I’m also pregnant, and this thread is terrifying. I love my LO already I would die if anything happened to my peanut BUT I am now 10000x more nervous. Now I’m going to go eat a tub of ice cream…
Post # 81
I think I can safely say that if I never have children, I will still be happy with my life. But Fiance wants kids, and sometimes I worry that I will regret having them. I think too many people decide to have kids as if it’s a small decision, or the answer is obvious.
Post # 82
A single medium sized dog takes up the same amount of resources in a year as a gas guzzling SUV, so you’re hardly leaving no impact on the planet yourself.
Post # 83
This is a really interesting post. I have no children, but one of my best friends has two, and she regrets them both. When I was pregnant a few years ago, she asked if what I was going to do. I said I’d keep my child and raise it, and she told me to be sure. She said she loved both her children dearly, but almost every day she regrets that she chose not to have abortions. I was shocked to hear her say that, but I appreciate what she was trying to tell me about thinking about this long and hard. I had a miscarriage, so in the end there was nothing to think about for myself… but I think about her and her regret. She’s a very good mother, actually, but I know she struggles in a lot of ways.
Post # 84
@mirabell35: I love my daughter more then life itself and wouldn’t trade her for the world, but I got pregnant when I was 19!! And to top it off it was like a casual hook up and her dad is a dick that I have to deal with for the rest of my life.
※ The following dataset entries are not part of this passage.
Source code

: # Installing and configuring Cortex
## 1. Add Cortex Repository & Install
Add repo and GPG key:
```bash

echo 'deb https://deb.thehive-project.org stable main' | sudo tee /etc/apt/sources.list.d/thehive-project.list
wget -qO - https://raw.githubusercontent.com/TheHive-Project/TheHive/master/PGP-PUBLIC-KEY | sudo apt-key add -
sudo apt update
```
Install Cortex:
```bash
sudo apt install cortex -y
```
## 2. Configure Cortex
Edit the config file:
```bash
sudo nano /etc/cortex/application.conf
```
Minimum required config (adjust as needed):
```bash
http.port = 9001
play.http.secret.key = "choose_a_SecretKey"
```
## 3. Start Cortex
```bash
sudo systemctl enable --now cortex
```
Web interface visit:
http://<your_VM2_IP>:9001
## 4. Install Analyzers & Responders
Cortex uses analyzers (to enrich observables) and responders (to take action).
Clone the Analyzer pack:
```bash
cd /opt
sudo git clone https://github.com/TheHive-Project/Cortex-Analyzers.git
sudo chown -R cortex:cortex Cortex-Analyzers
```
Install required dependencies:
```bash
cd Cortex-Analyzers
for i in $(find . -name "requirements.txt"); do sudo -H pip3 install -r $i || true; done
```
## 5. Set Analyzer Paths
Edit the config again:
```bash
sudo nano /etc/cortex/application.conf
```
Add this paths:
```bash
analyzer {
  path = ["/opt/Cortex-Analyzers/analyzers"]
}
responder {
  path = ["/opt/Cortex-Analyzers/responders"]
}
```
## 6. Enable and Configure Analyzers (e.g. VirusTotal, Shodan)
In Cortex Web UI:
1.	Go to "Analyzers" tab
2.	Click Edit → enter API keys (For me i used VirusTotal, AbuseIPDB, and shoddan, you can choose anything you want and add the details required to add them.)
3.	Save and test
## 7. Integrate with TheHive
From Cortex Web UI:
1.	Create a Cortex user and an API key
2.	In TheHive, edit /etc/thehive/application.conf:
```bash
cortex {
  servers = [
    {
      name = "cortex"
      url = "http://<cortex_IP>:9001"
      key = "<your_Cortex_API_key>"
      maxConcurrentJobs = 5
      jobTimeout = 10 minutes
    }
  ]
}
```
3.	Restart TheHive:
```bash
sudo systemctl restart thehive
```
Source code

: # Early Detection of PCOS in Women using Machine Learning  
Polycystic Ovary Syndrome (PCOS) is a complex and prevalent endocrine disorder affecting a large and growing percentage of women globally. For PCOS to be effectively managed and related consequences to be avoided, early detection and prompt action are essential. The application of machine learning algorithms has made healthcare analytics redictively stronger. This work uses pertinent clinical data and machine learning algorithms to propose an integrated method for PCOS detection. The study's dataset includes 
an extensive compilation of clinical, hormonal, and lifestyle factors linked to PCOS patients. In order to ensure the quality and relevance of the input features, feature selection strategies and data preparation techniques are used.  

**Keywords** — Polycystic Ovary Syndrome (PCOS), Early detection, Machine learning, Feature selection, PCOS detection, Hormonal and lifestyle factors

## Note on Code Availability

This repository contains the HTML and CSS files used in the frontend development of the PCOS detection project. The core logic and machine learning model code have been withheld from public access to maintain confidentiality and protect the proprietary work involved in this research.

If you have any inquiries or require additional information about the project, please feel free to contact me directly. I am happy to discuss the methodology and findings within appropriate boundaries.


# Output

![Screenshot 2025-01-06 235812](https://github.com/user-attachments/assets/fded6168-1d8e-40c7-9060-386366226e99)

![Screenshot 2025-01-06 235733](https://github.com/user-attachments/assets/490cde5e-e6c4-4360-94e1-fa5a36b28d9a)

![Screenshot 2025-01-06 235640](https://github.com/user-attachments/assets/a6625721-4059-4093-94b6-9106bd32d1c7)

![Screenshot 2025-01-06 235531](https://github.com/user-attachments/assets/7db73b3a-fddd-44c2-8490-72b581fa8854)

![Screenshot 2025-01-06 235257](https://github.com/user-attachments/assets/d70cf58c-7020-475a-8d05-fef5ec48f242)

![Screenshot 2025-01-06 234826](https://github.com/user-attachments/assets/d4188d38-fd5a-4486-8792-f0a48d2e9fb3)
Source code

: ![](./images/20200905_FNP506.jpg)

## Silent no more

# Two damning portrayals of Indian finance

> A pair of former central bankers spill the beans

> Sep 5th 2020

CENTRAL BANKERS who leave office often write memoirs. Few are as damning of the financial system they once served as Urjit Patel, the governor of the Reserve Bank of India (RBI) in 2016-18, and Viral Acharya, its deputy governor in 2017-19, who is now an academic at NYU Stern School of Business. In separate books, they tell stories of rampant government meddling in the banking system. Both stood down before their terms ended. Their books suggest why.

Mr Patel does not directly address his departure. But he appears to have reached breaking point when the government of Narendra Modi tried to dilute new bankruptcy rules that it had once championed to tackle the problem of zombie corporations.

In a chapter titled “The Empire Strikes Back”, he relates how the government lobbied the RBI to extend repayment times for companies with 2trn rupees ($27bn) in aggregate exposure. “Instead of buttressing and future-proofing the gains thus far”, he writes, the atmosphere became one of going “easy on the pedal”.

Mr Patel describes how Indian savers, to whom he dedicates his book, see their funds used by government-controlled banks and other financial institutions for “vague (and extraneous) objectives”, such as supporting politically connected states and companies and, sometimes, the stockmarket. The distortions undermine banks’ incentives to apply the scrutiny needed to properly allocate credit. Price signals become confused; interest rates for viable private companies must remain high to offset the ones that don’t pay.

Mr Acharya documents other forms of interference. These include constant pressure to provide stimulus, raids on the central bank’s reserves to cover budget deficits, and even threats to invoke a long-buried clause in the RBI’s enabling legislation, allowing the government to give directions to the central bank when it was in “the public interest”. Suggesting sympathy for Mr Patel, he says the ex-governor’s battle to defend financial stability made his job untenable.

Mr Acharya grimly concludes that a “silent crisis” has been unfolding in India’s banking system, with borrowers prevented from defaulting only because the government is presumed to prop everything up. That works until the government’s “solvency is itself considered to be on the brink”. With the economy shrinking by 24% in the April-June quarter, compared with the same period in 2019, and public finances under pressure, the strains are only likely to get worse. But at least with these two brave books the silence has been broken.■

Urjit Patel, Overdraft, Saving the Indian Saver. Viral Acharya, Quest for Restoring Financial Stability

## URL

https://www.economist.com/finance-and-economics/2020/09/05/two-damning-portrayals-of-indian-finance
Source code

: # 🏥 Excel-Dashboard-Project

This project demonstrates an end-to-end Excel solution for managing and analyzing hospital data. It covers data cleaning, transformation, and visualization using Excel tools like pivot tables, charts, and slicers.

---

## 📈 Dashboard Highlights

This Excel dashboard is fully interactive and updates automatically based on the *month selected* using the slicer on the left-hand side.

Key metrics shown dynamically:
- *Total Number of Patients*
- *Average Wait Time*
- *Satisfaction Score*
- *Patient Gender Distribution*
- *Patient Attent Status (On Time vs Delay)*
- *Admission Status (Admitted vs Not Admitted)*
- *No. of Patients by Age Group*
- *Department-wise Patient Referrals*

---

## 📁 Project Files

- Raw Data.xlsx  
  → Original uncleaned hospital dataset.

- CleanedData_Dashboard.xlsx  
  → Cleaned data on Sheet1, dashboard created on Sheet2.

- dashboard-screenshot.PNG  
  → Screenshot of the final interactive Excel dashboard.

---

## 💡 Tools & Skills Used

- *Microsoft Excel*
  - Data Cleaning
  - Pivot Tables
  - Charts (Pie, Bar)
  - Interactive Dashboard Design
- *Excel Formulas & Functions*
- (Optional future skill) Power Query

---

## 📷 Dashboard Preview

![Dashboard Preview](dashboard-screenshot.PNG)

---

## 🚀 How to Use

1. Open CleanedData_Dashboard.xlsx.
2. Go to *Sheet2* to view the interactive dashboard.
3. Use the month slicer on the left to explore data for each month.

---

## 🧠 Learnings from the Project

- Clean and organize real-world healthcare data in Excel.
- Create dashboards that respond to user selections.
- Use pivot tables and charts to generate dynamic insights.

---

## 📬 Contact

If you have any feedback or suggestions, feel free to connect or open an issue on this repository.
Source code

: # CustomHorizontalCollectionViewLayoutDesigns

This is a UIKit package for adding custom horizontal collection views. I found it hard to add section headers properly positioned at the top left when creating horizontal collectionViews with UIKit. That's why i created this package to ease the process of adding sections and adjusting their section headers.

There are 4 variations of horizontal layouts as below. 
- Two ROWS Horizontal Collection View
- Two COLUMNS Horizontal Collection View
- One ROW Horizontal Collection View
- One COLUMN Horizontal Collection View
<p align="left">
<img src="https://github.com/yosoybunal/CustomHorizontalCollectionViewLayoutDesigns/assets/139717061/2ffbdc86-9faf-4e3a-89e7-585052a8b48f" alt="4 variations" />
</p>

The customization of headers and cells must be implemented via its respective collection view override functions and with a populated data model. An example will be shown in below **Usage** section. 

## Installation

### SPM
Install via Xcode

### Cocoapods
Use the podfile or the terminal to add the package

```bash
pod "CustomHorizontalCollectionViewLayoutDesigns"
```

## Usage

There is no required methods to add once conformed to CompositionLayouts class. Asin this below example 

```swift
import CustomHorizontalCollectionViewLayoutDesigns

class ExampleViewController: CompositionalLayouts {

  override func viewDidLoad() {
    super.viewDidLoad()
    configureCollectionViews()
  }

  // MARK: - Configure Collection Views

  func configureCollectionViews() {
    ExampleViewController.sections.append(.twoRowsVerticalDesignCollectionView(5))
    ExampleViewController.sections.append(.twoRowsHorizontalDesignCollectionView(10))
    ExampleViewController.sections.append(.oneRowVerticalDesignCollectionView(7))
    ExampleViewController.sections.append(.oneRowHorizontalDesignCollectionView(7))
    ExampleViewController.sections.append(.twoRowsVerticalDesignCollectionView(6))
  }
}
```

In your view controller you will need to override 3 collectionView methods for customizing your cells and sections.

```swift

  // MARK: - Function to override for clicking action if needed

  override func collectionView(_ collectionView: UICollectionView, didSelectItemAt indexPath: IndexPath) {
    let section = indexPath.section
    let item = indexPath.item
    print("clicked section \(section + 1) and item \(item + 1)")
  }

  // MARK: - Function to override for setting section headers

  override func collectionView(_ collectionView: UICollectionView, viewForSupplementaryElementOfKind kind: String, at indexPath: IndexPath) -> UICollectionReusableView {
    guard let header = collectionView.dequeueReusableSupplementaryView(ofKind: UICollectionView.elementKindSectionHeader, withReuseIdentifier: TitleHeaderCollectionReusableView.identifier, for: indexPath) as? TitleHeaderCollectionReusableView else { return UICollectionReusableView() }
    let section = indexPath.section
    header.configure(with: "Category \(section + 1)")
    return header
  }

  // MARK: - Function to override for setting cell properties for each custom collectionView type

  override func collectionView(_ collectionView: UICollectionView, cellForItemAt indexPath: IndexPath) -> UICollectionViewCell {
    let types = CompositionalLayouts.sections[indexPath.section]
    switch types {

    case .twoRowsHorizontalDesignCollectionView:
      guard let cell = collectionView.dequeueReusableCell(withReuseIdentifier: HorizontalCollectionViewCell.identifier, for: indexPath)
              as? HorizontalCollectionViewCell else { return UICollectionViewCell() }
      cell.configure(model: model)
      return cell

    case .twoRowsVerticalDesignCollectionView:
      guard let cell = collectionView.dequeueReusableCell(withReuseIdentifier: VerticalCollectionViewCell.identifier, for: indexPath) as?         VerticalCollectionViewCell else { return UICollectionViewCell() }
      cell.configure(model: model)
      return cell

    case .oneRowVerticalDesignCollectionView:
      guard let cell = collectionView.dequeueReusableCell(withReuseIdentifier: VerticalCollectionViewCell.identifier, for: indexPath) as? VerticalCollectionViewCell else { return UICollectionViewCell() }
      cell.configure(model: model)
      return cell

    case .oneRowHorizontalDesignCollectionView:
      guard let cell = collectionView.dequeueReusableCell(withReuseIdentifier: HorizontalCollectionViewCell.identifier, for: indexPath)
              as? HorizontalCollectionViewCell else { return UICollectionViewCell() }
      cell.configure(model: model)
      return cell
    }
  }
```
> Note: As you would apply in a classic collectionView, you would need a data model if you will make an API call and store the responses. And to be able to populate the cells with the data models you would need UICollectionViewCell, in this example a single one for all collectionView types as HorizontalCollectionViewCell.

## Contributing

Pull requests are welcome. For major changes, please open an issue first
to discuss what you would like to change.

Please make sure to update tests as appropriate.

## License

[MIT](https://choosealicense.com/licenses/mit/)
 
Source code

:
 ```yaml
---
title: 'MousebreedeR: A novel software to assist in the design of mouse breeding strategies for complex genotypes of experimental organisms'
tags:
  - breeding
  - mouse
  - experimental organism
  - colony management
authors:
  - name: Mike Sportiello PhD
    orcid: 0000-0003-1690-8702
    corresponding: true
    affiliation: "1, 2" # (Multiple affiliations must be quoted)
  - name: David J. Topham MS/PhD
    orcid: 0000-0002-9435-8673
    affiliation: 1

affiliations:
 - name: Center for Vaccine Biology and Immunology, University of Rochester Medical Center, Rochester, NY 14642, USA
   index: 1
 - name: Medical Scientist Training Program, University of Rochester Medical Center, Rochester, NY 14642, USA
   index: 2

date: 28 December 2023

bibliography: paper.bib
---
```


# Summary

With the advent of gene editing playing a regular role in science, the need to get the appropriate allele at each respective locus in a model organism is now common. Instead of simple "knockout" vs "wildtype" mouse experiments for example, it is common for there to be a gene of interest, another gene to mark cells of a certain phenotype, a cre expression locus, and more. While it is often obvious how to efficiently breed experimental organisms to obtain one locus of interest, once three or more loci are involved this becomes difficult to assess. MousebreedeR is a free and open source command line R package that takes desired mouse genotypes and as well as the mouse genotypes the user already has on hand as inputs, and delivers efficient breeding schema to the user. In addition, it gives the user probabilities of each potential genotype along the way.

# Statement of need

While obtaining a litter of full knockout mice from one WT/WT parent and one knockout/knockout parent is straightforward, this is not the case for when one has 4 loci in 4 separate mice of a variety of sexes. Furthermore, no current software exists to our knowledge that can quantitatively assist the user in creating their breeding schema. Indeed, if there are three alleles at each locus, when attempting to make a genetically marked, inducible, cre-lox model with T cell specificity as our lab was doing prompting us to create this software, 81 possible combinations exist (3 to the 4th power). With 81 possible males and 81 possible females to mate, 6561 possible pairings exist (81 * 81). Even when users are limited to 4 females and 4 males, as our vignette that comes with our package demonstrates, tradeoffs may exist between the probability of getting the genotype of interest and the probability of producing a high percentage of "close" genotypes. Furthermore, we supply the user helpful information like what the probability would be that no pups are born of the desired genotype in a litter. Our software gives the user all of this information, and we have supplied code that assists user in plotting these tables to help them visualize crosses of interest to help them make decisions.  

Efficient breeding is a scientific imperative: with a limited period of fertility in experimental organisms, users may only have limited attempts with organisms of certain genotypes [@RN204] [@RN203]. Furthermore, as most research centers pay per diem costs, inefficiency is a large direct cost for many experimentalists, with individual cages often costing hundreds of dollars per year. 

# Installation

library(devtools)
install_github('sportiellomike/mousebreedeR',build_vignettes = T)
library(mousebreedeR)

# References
I wish I would hhave waited to have kids till I was at least done with my undergrad.
Post # 85
+1, so much harder then people think. Almost funny how different it really is!
Post # 85
I regret every single day of my life, I have a 7 and 6 years old daughters, I planed them, my life is misserable since then, I’m always angry about everything, I don’t own my life anymore, everything is about what they want, what they need, always running to be on time, always cleaning and it seems a neverending thing, and the 80% of the money is to support them, if they werent hear my husband and I could be living an opulent life, but no, as long as they grow they need more and more! I whish I never have them!!
Post # 86
- Wedding: March 2014 - Narrawallee reserve/beach & Mollymook golf club
I have one son. He is almost 11 months old and he is one thing that I could never regret. Don’t get me wrong – it’s not always rainbows and butterflies. We’ve had some hard times already and I’m sure there’ll be more to come. We’ve sacraficed a lot for our little boy but we wouldn’t have it any other way.
Post # 87
I wish I never would have told my sons father I was pregnant. I regret he Has a huge pile for a father. But him being here lead me to my Boyfriend or Best Friend. So in a way I don’t regret that either. I just wish I could have him without then6 4 douche nozzle that is the other half do his DNA
Post # 88
My grandmother regrets having her 3 children. She only got married because she was pregnant, and then had the 2nd because ‘birth control wasn’t used by married women back then’, and she says her husband forced himself on her and resulted in baby#3. Her husband was abusive and drank alot, so she ended up divorcing and left all 3 kids with him. She barely kept relationships with her children until they were adults and and she doesn’t enjoy visiting with the grandchildren; it’s very obvious she just does not like children.
Post # 89
I always felt I would have been happy with or without children. I was pretty nervous when I got pregnant honestly (such a huge change). I LOVE having my daughter and if I had the $$ I would have 3 more lol. Mine is only 6.5 mo so I haven’t gotten very far into it, not sure if my opinion will change when she’s a toddler, haha 🙂 It is definitely hard sometimes, but I love it and wouldn’t trade it for anything.
I’d definitely rather have her than the $250k in cash it costs to raise a child (my Brother-In-Law told DH that it costs that much to raise a baby and they’re so expensive which is why he’s never having one- DH told him that he’d rather have the baby than that $250k lol).
Post # 90
My daughter was a surprise honeymoon baby. I have zero regrets.